Human review remains part of production evaluation. Aditya says he wouldn’t be comfortable deploying an agent without human-in-the-loop data. The team needs a ground truth for the LLM judge and a way to detect drift (The Future of AI Agents, 50:18-55:26). That makes multi-agent governance part of Responsible AI and Governance rather than a separate prompt-engineering concern.
Use Cases and Limits
Guests add agents only when the workflow demands them. Hugo says a working RAG system shouldn’t gain agentic complexity unless users need broader actions. Tool calls or corpus-level operations can also justify the extra machinery when the fixed path can’t answer (Practical LLM Engineering and RAG, 49:21-51:10). He starts with the problem, then a small LLM system. Data and evaluation come next (Practical LLM Engineering and RAG, 53:34-56:53).
Ranjitha draws a similar boundary between RAG and agents. RAG works when the task is simple question answering over a large search space. Agents become useful when context changes or planning is dynamic. They also help when data comes from multiple sources, or when the task needs multiple API integrations (Building Agentic AI Systems, 37:39-41:18).
Use multi-agent systems when one agent’s planning and tool use become too broad to test or reason about as a single role. Memory can create the same pressure.

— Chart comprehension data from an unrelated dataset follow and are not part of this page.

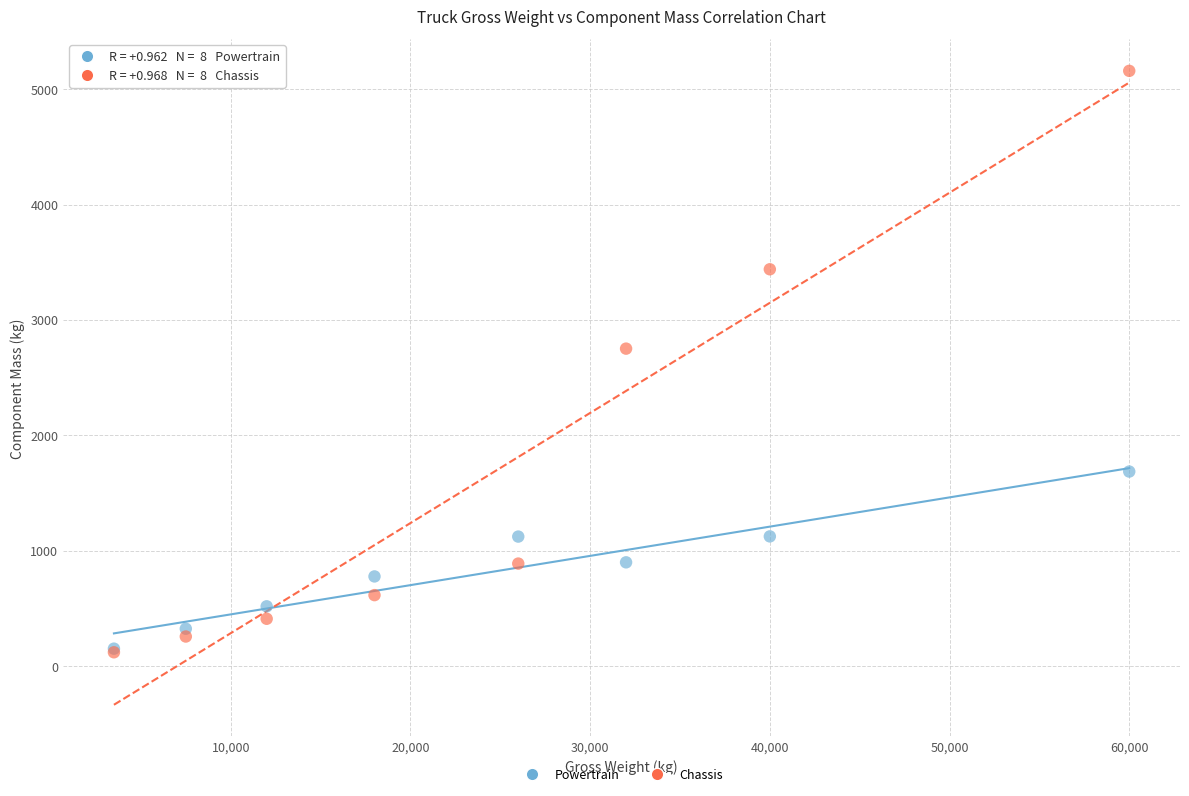

Across all series, what Y value is closest to 2639?

2751.2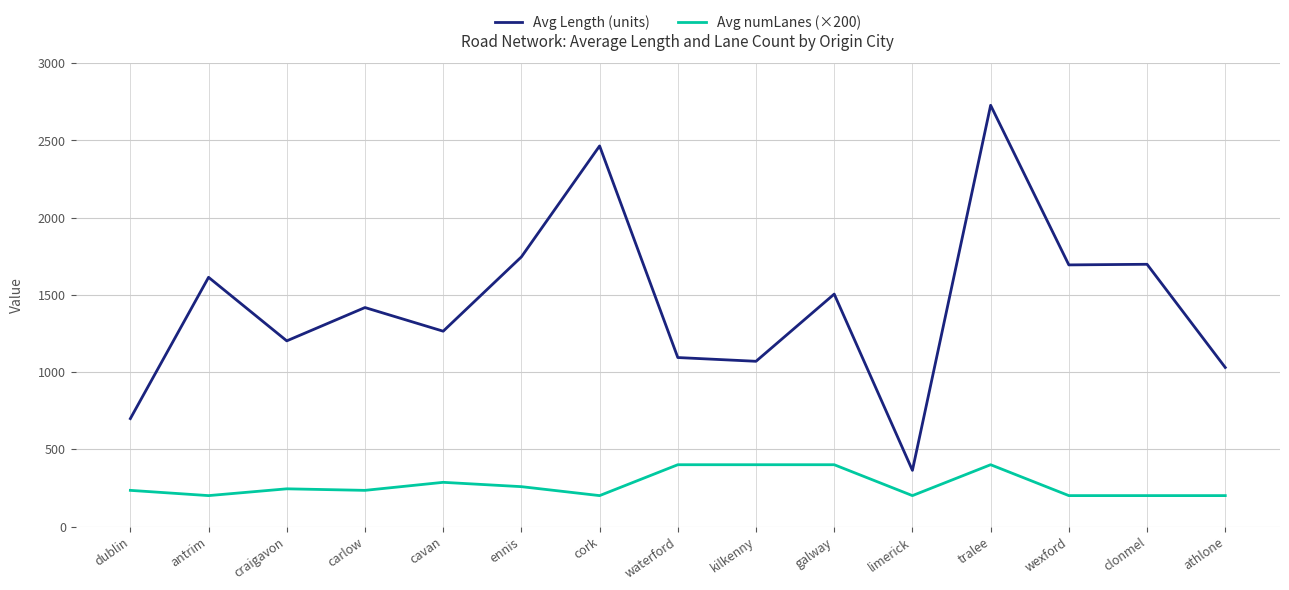

What is the maximum value for Avg Length (units)?

2726.9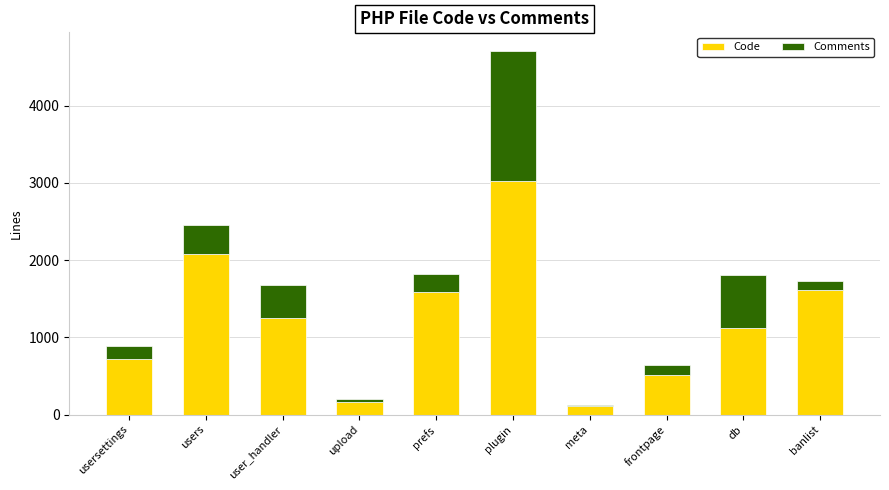

How many bars are there in total?

10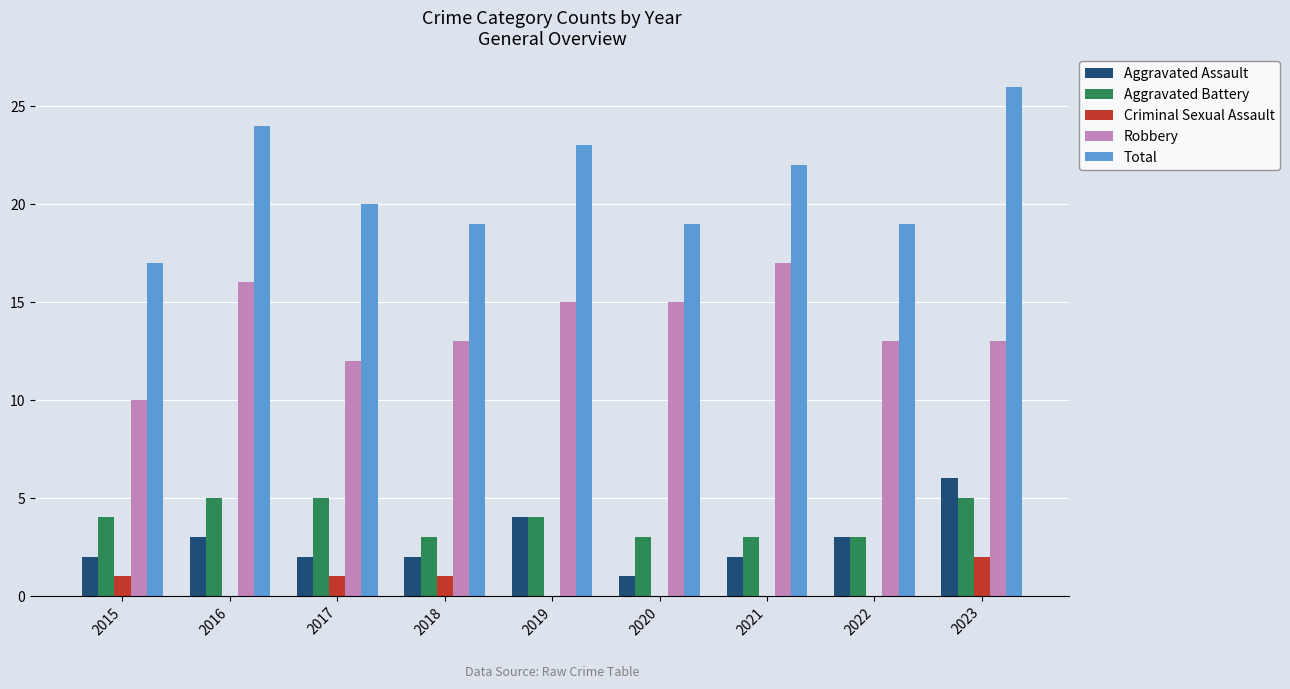

At which category is the sum across all series the highest?

2023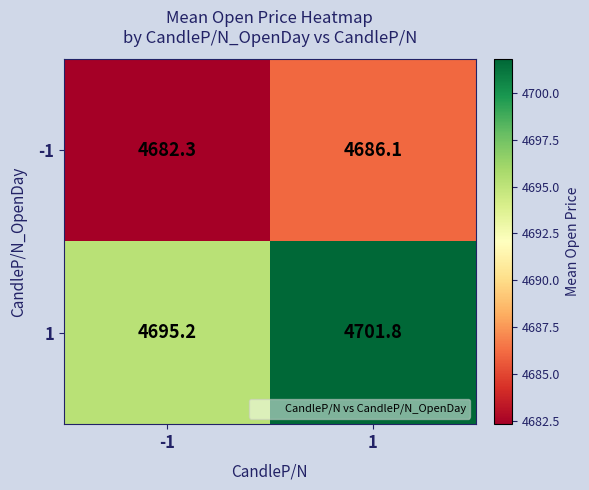

Which series changed the most between -1 and 1?

1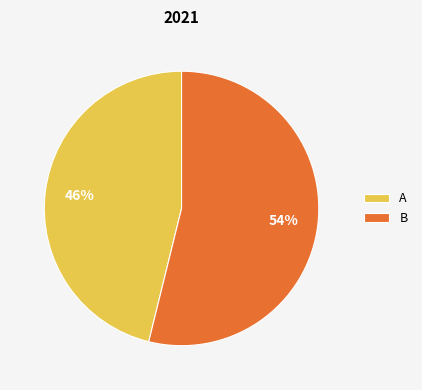

True or false: A accounts for 56% of the total.

False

Paul Iusztin puts that decision inside normal product engineering. In Paul’s AI engineering episode, he describes a vertical finance agent as a full product with a TypeScript UI and FastAPI backend at 22:29-29:12. The same product uses RAG and agents. He also includes AWS infrastructure and data pipelines. Evaluation belongs in that same product work.
At 42:28-46:31, Paul says durable workflow tools can provide queues and retries for the agentic world. That framing keeps multi-agent design close to AI Engineer Role work. Teams still own data and interfaces. They also own tests and traces. Permissions and the user-facing product remain part of the same work.